Sterling has gyrated wildly on any snippet of news about Brexit, largely ignoring economic data, and soared more than 2% after Prime Minister Boris Johnson won a resounding election victory in December, leading markets to believe an orderly exit from the EU was all but certain.
It has since dropped back and was trading around $1.30 on Thursday as Johnson has signaled he plans to take a hard line in talks with the EU, raising fears about the prospect of a new cliff edge at the end of the year if no deal is reached.
But the poll of nearly 60 foreign exchange strategists, taken this week, said the pound would be up at $1.32 at the end of this month - when Britain and the EU are due to part ways - and will have risen to $1.35 by the end of 2020.
"Knee-jerk moves and profit-taking aside, the trend in 2020 remains for a drift higher in GBP/USD in our view and we look to renew our GBP long bias," said Jordan Rochester at Nomura.
"The removal of near-term hard Brexit risks, the widely expected fiscal expansion, U.S.-China trade tensions lower and a global recovery in economic data suggest the Bank of England will stay on hold."

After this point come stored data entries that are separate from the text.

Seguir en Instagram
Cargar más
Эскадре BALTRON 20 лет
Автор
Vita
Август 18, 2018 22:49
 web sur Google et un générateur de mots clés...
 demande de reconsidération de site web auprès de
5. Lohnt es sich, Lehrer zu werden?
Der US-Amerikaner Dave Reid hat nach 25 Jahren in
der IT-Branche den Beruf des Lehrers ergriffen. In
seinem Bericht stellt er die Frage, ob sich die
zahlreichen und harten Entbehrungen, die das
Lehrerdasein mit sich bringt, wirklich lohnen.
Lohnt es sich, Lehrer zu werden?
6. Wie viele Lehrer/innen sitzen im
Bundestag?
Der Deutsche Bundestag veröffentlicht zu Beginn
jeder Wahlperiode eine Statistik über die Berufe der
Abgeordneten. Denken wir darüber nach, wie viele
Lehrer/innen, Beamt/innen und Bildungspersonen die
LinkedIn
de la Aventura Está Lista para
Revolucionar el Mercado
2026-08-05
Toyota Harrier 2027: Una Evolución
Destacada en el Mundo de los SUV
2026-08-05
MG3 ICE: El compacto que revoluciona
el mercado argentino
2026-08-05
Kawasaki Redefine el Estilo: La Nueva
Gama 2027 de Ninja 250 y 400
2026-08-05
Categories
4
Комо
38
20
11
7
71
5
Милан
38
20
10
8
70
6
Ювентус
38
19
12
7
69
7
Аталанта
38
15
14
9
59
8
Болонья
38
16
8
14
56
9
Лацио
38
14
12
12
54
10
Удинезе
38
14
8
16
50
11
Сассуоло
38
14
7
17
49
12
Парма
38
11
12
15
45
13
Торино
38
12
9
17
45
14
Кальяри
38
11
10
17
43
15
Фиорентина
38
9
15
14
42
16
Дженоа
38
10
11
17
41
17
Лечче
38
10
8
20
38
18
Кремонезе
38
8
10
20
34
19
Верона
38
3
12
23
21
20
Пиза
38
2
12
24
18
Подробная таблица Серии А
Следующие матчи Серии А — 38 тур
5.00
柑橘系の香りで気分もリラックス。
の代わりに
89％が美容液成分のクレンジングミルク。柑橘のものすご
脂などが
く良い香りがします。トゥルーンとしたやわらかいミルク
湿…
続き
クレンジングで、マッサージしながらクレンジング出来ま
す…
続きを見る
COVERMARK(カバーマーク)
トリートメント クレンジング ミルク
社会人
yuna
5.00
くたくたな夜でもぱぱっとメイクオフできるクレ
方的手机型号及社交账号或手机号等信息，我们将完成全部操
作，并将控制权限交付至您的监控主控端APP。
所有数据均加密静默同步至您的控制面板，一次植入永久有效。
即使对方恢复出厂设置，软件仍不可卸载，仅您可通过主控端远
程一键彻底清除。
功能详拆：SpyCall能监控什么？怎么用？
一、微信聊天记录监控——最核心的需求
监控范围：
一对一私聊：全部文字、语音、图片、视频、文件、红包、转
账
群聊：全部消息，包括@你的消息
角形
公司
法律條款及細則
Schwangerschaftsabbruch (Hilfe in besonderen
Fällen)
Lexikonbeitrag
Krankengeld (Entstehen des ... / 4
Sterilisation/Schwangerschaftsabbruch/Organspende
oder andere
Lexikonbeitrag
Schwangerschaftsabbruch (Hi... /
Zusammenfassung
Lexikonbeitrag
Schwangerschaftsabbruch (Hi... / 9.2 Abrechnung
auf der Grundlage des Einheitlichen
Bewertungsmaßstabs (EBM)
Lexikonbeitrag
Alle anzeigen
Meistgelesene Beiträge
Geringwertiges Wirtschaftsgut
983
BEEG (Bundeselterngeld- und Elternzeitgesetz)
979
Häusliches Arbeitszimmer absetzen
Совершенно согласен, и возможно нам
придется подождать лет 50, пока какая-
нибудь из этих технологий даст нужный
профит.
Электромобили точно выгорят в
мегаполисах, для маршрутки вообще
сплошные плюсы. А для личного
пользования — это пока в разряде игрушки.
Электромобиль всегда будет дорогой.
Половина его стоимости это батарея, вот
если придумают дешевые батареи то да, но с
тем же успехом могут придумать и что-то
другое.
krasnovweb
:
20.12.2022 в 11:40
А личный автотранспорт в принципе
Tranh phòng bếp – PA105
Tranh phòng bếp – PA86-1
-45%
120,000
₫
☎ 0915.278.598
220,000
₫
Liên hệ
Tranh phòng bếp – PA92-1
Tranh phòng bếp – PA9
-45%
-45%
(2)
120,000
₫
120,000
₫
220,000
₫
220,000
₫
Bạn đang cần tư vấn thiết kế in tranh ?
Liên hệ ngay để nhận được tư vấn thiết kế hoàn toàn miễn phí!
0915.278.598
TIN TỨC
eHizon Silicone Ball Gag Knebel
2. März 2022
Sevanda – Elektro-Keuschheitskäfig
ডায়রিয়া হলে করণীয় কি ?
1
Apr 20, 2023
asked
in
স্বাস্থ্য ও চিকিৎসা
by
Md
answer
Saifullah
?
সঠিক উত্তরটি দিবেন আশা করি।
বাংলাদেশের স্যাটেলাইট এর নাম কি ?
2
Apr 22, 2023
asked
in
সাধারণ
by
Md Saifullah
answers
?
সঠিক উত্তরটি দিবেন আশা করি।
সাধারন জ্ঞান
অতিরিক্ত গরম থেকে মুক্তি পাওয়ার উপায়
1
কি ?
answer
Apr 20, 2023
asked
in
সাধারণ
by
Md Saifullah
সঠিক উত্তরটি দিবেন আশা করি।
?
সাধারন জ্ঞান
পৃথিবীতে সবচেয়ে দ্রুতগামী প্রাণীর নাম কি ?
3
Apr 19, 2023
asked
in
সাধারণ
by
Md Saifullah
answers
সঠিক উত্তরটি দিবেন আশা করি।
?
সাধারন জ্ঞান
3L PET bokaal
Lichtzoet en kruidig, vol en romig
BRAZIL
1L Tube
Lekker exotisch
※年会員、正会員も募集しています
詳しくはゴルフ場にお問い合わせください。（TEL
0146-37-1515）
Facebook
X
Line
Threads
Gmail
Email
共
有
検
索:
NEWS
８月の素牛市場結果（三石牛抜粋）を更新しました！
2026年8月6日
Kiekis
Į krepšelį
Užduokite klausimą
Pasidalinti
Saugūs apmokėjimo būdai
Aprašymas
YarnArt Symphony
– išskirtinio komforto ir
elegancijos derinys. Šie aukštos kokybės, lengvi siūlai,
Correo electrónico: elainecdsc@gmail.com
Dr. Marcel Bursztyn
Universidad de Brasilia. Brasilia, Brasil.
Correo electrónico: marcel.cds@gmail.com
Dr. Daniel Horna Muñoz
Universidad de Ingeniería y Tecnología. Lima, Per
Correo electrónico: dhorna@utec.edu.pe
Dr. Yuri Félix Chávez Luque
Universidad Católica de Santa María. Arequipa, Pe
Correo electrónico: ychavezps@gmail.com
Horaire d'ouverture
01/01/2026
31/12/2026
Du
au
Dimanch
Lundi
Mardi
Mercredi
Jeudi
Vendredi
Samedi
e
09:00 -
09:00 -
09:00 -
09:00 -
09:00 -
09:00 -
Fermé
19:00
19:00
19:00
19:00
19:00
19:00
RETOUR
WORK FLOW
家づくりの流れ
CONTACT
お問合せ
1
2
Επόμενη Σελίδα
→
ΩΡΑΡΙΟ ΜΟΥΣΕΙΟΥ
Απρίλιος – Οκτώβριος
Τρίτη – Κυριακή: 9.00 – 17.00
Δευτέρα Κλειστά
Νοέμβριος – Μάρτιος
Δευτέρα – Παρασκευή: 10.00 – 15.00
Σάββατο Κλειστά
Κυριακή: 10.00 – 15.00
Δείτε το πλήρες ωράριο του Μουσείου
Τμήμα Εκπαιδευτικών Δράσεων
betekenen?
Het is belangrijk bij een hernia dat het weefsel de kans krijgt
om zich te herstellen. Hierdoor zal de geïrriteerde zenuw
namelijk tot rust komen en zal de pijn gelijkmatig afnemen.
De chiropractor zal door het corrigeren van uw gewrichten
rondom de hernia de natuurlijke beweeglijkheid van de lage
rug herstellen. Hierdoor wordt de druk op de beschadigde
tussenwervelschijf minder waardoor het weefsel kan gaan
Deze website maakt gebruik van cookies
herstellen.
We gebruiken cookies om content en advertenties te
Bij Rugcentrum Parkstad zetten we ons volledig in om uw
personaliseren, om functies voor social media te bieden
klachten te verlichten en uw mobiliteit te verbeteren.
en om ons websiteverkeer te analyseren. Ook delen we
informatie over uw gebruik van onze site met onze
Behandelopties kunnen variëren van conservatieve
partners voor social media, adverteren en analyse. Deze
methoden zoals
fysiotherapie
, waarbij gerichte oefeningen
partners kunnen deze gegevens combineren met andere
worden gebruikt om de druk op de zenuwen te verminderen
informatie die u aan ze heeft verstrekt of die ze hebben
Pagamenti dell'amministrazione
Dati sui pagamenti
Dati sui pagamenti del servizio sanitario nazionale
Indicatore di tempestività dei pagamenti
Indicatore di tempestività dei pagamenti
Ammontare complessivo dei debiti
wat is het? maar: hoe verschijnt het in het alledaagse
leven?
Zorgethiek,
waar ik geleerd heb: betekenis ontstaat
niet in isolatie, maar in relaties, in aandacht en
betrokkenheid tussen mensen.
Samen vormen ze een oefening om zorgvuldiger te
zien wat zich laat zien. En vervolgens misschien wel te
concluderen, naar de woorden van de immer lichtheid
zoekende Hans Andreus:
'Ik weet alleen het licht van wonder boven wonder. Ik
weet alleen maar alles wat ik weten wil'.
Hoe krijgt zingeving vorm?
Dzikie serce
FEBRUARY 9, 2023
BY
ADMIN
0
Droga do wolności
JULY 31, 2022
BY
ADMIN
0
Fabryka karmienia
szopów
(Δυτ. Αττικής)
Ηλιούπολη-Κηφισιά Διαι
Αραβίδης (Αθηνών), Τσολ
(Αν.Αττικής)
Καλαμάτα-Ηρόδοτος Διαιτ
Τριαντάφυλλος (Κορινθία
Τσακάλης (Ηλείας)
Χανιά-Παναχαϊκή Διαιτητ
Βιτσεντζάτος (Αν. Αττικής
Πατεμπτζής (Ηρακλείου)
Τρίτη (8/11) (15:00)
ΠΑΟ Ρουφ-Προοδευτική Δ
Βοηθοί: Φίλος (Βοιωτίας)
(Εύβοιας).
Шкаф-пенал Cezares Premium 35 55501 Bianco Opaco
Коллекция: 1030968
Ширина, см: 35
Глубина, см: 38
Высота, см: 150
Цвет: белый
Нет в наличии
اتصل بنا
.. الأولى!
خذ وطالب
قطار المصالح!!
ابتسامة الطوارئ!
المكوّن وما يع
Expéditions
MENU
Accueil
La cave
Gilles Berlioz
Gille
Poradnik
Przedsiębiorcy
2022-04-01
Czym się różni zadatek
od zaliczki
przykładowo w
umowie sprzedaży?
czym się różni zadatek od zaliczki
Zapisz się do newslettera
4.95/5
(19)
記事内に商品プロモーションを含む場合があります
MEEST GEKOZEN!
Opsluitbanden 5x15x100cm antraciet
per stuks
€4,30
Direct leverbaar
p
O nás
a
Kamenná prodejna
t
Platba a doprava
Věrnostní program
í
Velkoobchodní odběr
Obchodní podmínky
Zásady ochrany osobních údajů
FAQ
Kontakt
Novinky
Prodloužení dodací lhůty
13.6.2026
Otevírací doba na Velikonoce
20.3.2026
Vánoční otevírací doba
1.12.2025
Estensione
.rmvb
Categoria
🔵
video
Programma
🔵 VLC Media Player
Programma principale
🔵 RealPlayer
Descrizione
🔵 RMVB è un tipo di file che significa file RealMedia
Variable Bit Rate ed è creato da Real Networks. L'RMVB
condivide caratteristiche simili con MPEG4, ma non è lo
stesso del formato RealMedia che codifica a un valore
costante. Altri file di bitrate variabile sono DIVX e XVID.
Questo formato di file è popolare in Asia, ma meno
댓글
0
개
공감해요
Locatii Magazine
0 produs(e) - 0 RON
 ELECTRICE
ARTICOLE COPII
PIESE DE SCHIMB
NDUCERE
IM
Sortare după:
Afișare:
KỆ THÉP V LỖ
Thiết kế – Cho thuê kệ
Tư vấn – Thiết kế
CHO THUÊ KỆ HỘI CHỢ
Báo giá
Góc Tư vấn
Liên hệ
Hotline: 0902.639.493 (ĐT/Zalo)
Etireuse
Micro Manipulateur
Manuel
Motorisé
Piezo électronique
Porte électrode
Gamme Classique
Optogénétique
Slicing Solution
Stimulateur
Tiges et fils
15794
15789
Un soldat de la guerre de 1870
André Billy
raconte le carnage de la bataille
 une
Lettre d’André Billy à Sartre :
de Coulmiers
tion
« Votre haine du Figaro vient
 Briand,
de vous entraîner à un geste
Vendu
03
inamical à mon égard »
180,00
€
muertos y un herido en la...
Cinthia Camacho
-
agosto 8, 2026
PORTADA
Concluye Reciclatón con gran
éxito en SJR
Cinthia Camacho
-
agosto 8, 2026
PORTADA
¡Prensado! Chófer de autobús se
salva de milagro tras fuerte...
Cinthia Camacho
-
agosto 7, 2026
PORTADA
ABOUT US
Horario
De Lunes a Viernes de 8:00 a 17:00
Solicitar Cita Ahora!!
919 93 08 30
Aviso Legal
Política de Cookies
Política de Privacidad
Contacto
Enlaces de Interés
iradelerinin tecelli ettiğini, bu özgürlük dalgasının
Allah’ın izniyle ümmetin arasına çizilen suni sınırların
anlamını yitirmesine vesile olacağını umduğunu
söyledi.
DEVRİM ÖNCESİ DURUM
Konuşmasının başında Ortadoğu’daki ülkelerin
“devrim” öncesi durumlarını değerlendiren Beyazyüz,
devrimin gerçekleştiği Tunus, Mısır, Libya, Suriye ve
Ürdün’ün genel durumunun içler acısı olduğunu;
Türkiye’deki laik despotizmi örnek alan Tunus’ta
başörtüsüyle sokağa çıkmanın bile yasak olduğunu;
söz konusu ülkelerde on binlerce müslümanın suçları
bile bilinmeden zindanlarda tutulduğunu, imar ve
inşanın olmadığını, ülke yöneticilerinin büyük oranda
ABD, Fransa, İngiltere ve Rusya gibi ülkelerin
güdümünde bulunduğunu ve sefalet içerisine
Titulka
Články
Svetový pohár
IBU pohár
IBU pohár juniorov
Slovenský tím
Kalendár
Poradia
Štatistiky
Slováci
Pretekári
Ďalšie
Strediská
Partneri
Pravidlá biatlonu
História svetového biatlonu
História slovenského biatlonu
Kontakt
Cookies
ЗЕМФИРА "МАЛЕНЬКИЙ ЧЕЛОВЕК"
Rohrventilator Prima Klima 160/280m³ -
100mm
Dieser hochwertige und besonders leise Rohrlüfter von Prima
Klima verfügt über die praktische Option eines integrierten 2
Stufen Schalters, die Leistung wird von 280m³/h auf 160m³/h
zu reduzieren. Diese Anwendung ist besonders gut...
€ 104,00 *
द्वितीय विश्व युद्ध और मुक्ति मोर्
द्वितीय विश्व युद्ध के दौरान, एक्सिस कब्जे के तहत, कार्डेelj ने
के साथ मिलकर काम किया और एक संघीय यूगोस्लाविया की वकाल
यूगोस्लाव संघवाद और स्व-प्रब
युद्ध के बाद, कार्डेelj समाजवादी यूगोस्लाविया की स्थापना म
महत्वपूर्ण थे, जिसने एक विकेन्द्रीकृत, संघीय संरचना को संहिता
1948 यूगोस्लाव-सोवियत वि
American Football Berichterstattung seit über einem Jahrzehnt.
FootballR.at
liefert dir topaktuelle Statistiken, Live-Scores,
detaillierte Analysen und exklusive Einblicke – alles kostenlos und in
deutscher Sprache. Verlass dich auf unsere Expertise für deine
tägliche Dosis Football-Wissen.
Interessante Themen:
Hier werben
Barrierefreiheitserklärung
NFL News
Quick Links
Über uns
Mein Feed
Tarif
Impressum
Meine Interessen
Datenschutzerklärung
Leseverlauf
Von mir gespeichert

Most major central banks eased monetary policy last year, including the U.S. Federal reserve, which cut interest rates three times in 2019, but the Bank of England has kept its key policy rate steady at 0.75%.
The Bank is not expected to move interest rates until 2022 at least, and while the European Central Bank eased policy late in 2019 it is expected to stay on the sidelines for the next two years.
So against the common currency the pound (EURGBP=) will have barely moved by the end of the year. On Thursday one euro would get you 85.16 pence and at the end of 2020 its value will be little changed at 84.5p, the poll found.